*** ENTRIES SHOWN ***

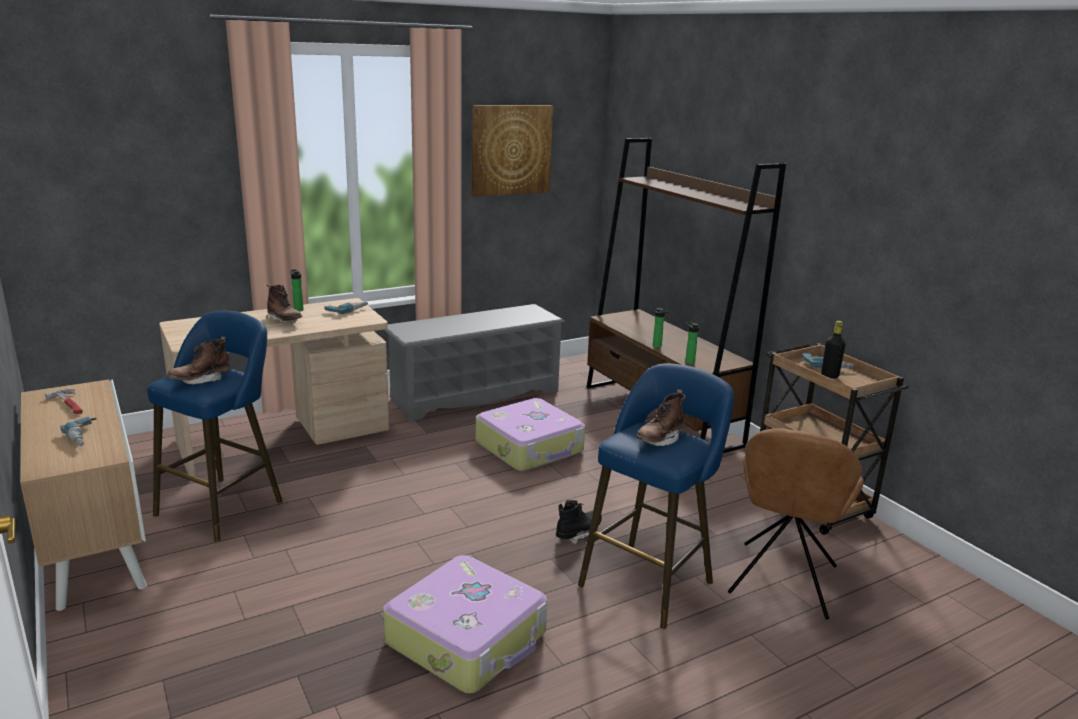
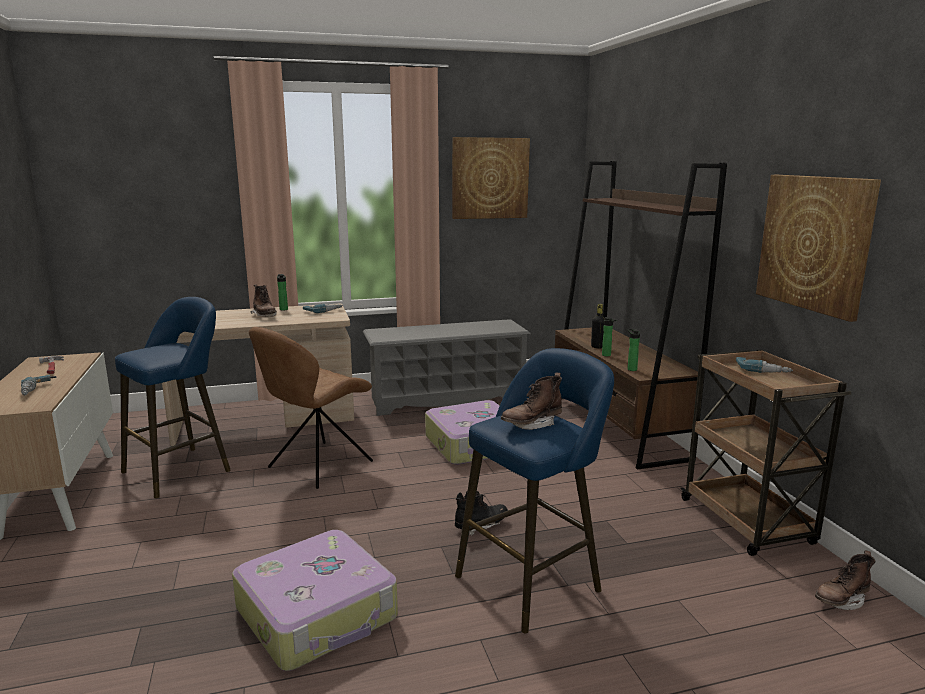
camera: 15 degrees right, 5 degrees down
(201, 380) = (155, 353): brown boot -> brown boot (841, 600)
(782, 582) = (682, 601): brown chair -> brown chair (317, 466)
(829, 376) = (760, 379): black bottle -> black bottle (597, 347)
(874, 250) = (814, 243): none -> picture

*** End of ENTRIES SHOWN ***

Exact copies of the lines from the one with "(829, 376) = (760, 379): black" through the final line of the listing should be returned, and no other lines.

(829, 376) = (760, 379): black bottle -> black bottle (597, 347)
(874, 250) = (814, 243): none -> picture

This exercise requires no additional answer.